Document extract
○ ○ ○ ○ ○ ○ ○

# Dillon LAKE Saugeye???



## WallyGator (Jun 12, 2006)

I am new to Dillon and it is too close to the house not to fish. Looking for some suggestions or feed back on some ways to fish for saudeyes in the lake. All I ever hear is people fishing the spillway. Are there no fish in the lake?  Or are they just too hard to catch in the lake? Thanks ahead of time for any help. Wally


----------



## misfit (Apr 5, 2004)

there are prbably fish in th lake,however most get washed down,which is why you hear so much about the spillway.i've never fished the lake for them because i loved wading and could always catch them below.
if you want to fish the lake,i'm sure the same tactics used elsewhere will work as well there.


----------



## spot chaser (Apr 13, 2004)

WallyGator said:


> I am new to Dillon and it is too close to the house not to fish. Looking for some suggestions or feed back on some ways to fish for saudeyes in the lake. All I ever hear is people fishing the spillway. Are there no fish in the lake?  Or are they just too hard to catch in the lake? Thanks ahead of time for any help. Wally


I've never heard of any one doing that well or TRYING to catch them in the lake.

In all my years of trying for bass and crappie I think I've picked up 2 or 3...and no size. The intention is stock the lake and let them go downstream.

I really don't know why unless it's the makeup of the dam, depth or what.

Below is great but I don't fish it. I can fish the Muskingum for bass and always pick up saugeye.


----------



## WallyGator (Jun 12, 2006)

First of all... Thanks Guys! Have to stay on the lake. The Mrs likes to lounge on the boat too much to go wading down river. Plus I like watching her lounge  I 've been pulling some 7" Gills simply casting red worms without a bobber. Thanks again. Wally


----------



## saugmon (Jun 14, 2006)

> The intention is stock the lake and let them go downstream.
> 
> I really don't know why unless it's the makeup of the dam, depth or what.


Saugeye are naturally attracted to current. That's why a lot of lakes don't fair well, for keeping saugeye. First flood,and not many saugeye left in the lake.

I tried googling Dillon lake,and kept coming up with info for the same lake in colorado, LOL

Hows the lake: Depth/water clarity/lots of cover like lillypads-brush,dropoffs,WT,etc.

Maybe something I use may help you?

Saugeye love to sit on the bottom.Muddy water as well. What they don't like is 85+ degree wt,thunder,and sunlight. With the higher WT this time of year, they'll be hiding under anything-stumps-timber/bridges/deep water/shaded channels/ and even lillypads. Tougher to get them this time of year.

Usually doesn't matter much on the depth,as long as they have a nice dark place to just lay.The muddier/murkier the water,the better! Clear lake,work the deep water and dropoffs.

○ ○ ○ ○ ○ ○ ○

Entries shown
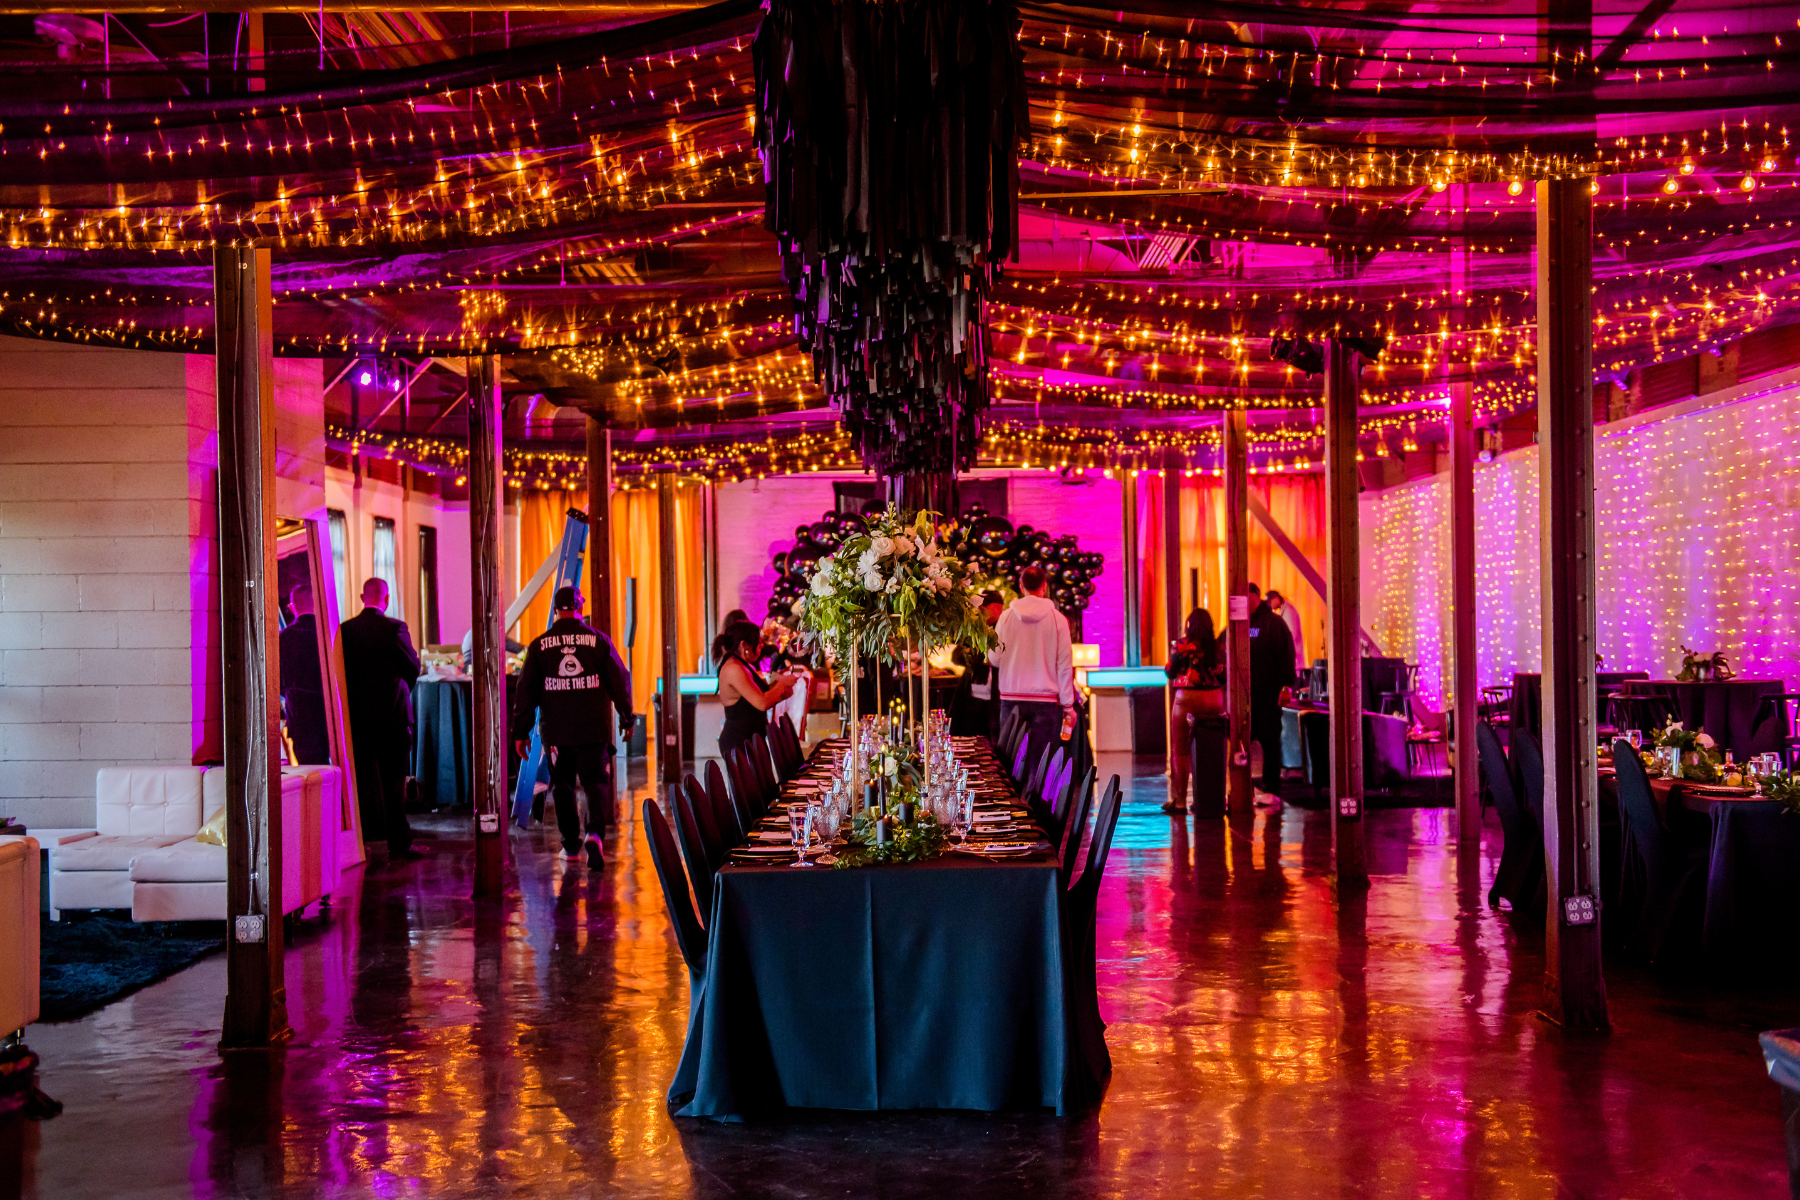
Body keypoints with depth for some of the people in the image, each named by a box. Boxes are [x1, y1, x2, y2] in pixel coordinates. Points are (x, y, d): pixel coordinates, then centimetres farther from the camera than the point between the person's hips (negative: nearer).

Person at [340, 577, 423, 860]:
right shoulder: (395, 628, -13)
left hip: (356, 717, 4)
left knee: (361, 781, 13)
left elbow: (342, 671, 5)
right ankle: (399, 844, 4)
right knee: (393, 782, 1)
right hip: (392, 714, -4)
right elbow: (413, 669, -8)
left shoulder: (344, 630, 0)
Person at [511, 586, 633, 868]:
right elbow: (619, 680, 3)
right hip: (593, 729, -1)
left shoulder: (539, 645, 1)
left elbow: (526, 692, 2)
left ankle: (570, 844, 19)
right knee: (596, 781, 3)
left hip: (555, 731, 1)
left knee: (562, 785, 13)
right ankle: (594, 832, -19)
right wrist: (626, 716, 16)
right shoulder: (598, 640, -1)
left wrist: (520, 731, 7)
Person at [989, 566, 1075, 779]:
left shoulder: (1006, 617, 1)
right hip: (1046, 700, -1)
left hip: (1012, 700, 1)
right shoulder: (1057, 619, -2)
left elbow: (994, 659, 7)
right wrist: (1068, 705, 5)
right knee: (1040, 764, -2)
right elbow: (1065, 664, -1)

○ ○ ○ ○ ○ ○ ○

Complete the following
1. In the Dillon Lake saugeye thread, what water temperature do saugeye dislike?
2. Write the next part of the Dillon Lake saugeye thread, picking up after its final line.

Exercise results
1. Water temperature of 85 degrees or higher.

2.
You'll have to drag the bottom,worm harness's/jigs/crankbaits/live bait rigs. If you aren't rubbing bottom,chances are very slim on catching saugeye.Casting out rattle traps and vibee's also a pretty good way to get them,and bounce them off the bottom.

They'll hit anything a bass will.Sometimes have to bass fish for them. At my local lake,the bass fishermen get pretty po'd at the saugeye.

Nighttime,you should be able to get them closer to the bank,and shallow running baits.

Hot colors:
Firetiger/shad/and crawdad


----------



## misfit (Apr 5, 2004)

saugmon,try "dillon reservoir".that should get you there.also check out the map on the dnr site.it's not real accurate on depths due to silting(mostly northend) and old data,but it will give an idea.
it just doesn't seem to hold the saugeyes for some reason.i've never checked,but it's possible a lot of stocking is done in the tailwaters.i've always believed they just get "flushed down",but have never really heard of any numbers in the lake.i don't fish it anymore,but fished the spillway for years(since it was first built).fished for walleyes before the saugeye stocking started and then the saugeyes for years.
the lake does have some structure,but not a lot in my opinion.lots of mud bottom,some rock/gravel.not much in the way of points,humps,etc.
i think the lack of saugeye talk/reports about the lake itself is pretty telling as to the saugeye pops in the lake.the river below is another story though


----------



## WallyGator (Jun 12, 2006)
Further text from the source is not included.